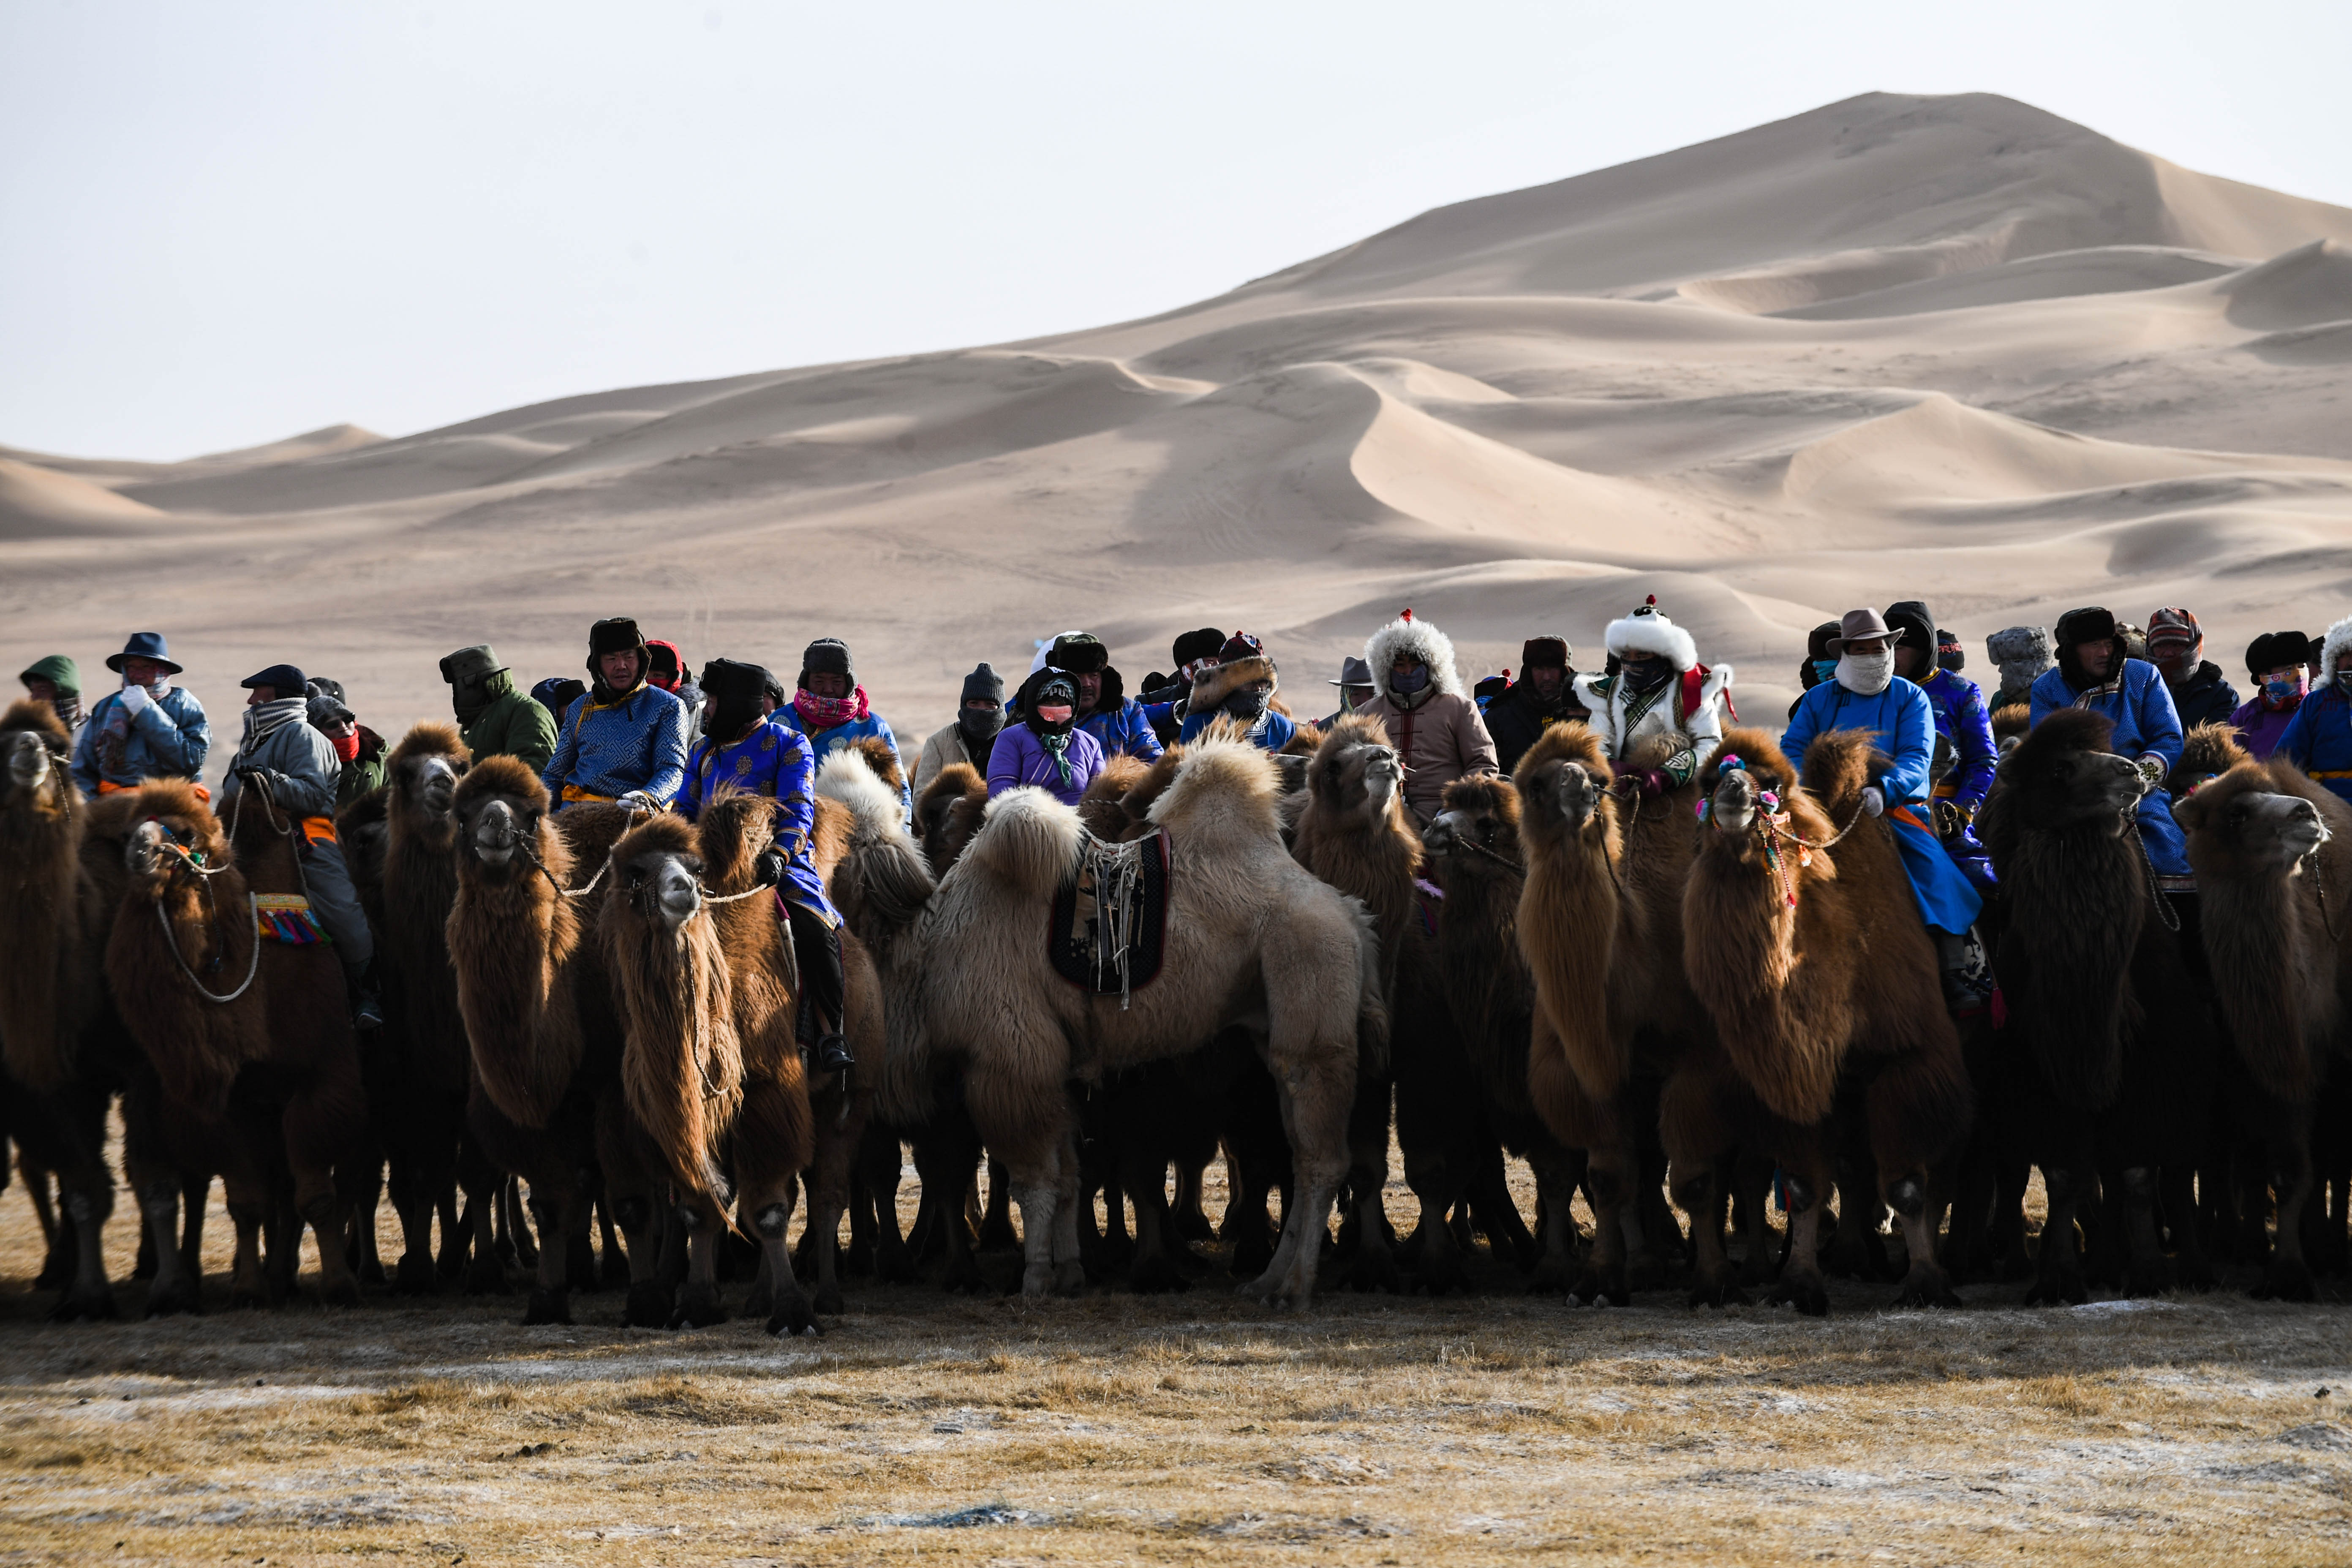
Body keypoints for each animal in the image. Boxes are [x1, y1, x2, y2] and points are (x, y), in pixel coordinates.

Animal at [823, 743, 1373, 1307]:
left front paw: (1035, 1280)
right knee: (1300, 1146)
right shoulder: (1049, 1068)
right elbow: (1068, 1174)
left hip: (1312, 982)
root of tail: (1349, 914)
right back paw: (1268, 1280)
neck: (927, 951)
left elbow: (1035, 1178)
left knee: (1321, 1157)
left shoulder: (1010, 1060)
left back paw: (1295, 1286)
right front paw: (1069, 1272)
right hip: (1270, 1020)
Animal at [1684, 729, 1976, 1316]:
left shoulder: (1909, 1058)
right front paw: (1798, 1284)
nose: (1732, 790)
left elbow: (1909, 1185)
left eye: (1771, 785)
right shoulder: (1797, 1080)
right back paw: (1854, 1255)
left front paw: (1925, 1282)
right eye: (1708, 781)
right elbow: (1802, 1185)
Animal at [2164, 752, 2352, 1298]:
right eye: (2236, 814)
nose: (2306, 814)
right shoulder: (2265, 1067)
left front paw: (2298, 1265)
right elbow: (2278, 1169)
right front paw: (2280, 1270)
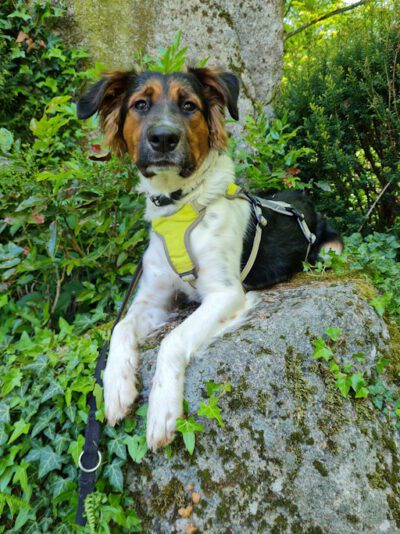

What is required ::
At the line containing "right elbow: (1068, 1174)", begin reproducing the entries word for word, and continue through their last line. Leave out the pictures.

Written response ::
right elbow: (1068, 1174)
left hip: (1312, 982)
root of tail: (1349, 914)
right back paw: (1268, 1280)
neck: (927, 951)
left elbow: (1035, 1178)
left knee: (1321, 1157)
left shoulder: (1010, 1060)
left back paw: (1295, 1286)
right front paw: (1069, 1272)
right hip: (1270, 1020)
Animal at [1684, 729, 1976, 1316]:
left shoulder: (1909, 1058)
right front paw: (1798, 1284)
nose: (1732, 790)
left elbow: (1909, 1185)
left eye: (1771, 785)
right shoulder: (1797, 1080)
right back paw: (1854, 1255)
left front paw: (1925, 1282)
right eye: (1708, 781)
right elbow: (1802, 1185)
Animal at [2164, 752, 2352, 1298]:
right eye: (2236, 814)
nose: (2306, 814)
right shoulder: (2265, 1067)
left front paw: (2298, 1265)
right elbow: (2278, 1169)
right front paw: (2280, 1270)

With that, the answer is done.